Image change detection data:
%%
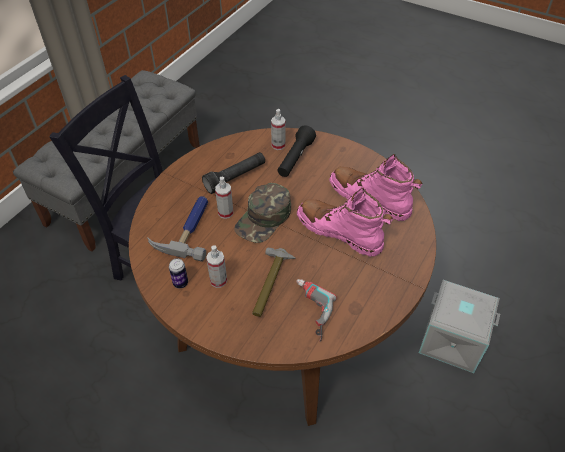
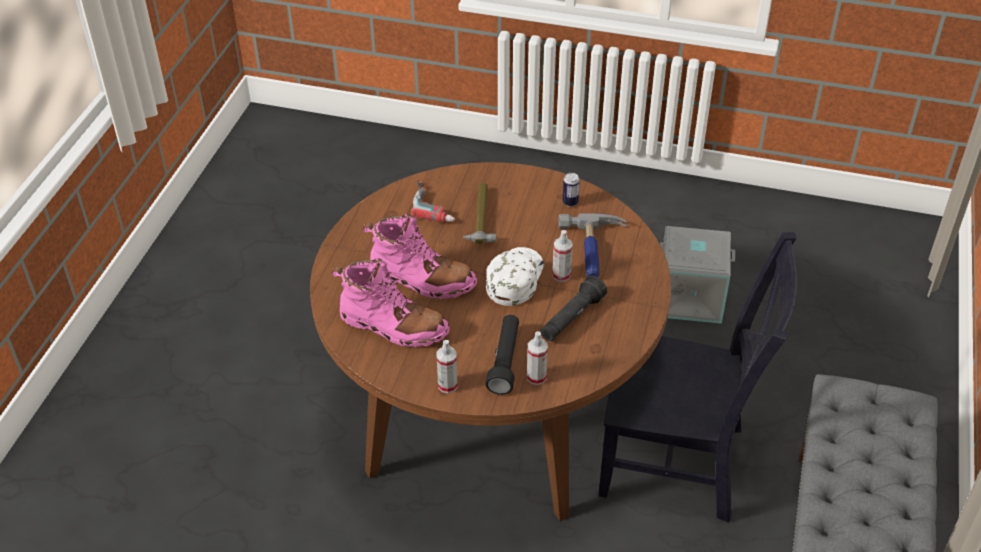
camera: 165 degrees right, 5 degrees down
spray bottle [206,245,227,288] -> spray bottle moved to [436,340,458,393]
green cap [234,183,291,243] -> white cap [486,247,544,306]
grey storage box [419,280,500,373] -> grey storage box moved to [660,226,735,324]

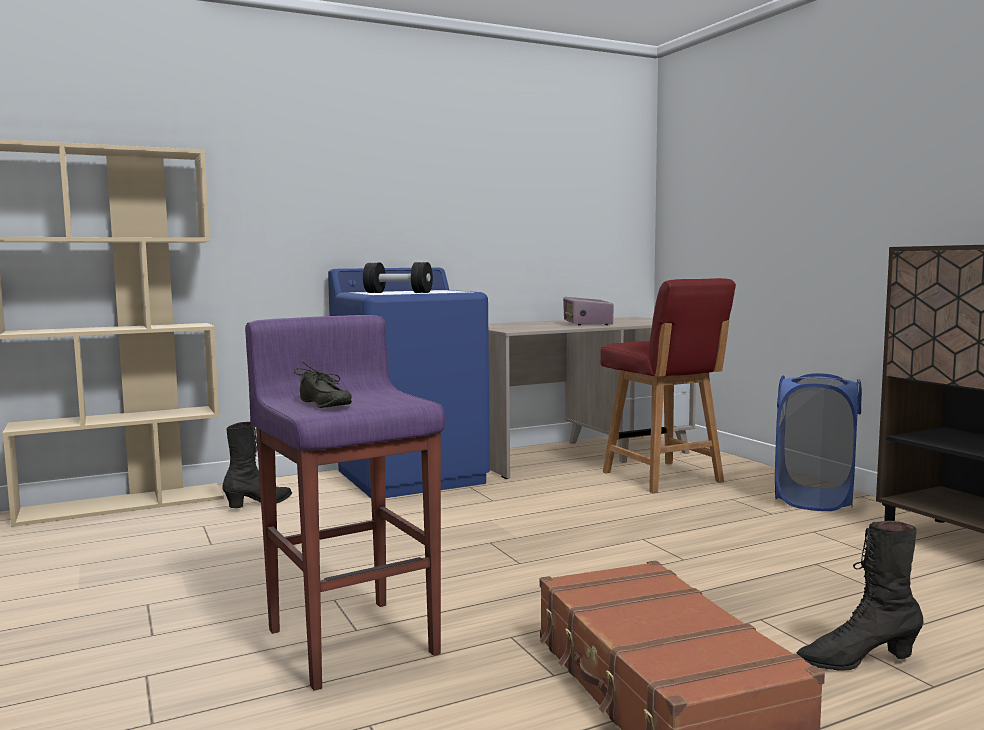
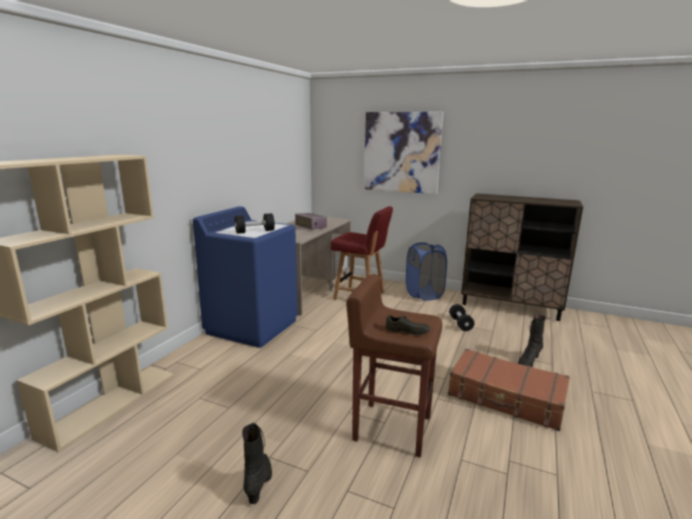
camera: 40 degrees left, 10 degrees up
black boot [223,422,292,508] -> black boot moved to [242,422,272,504]
purple stool [245,315,445,691] -> brown stool [347,274,443,458]
none -> picture [364,112,443,194]
none -> black dumbbell [449,304,474,331]

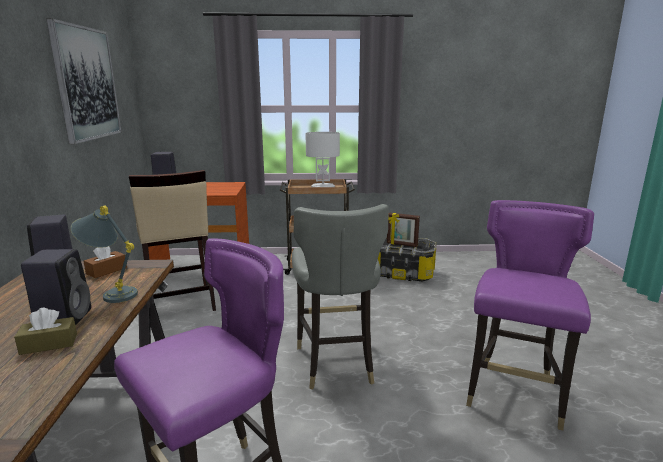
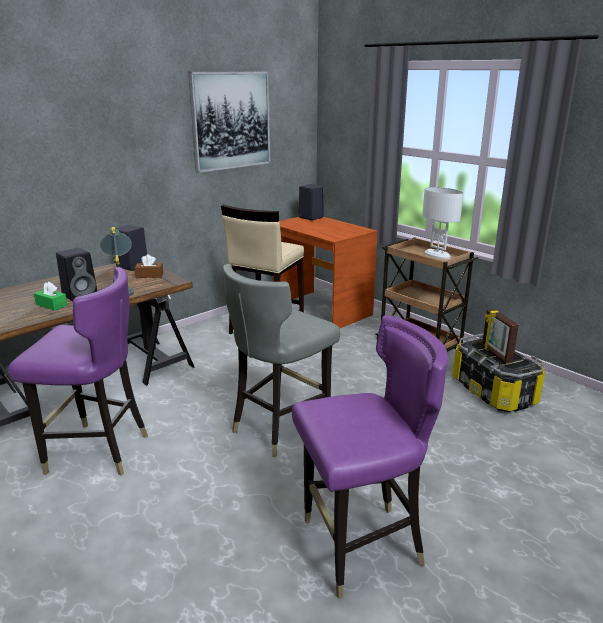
camera: 50 degrees right, 5 degrees up
brown tissue box [14,308,77,355] -> green tissue box [34,282,67,311]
%%
# [TRY IT]
Copy out, from the data above, each line where the string "green" is present.

# [TASK ANSWER]
green cap [234,183,291,243] -> white cap [486,247,544,306]
brown tissue box [14,308,77,355] -> green tissue box [34,282,67,311]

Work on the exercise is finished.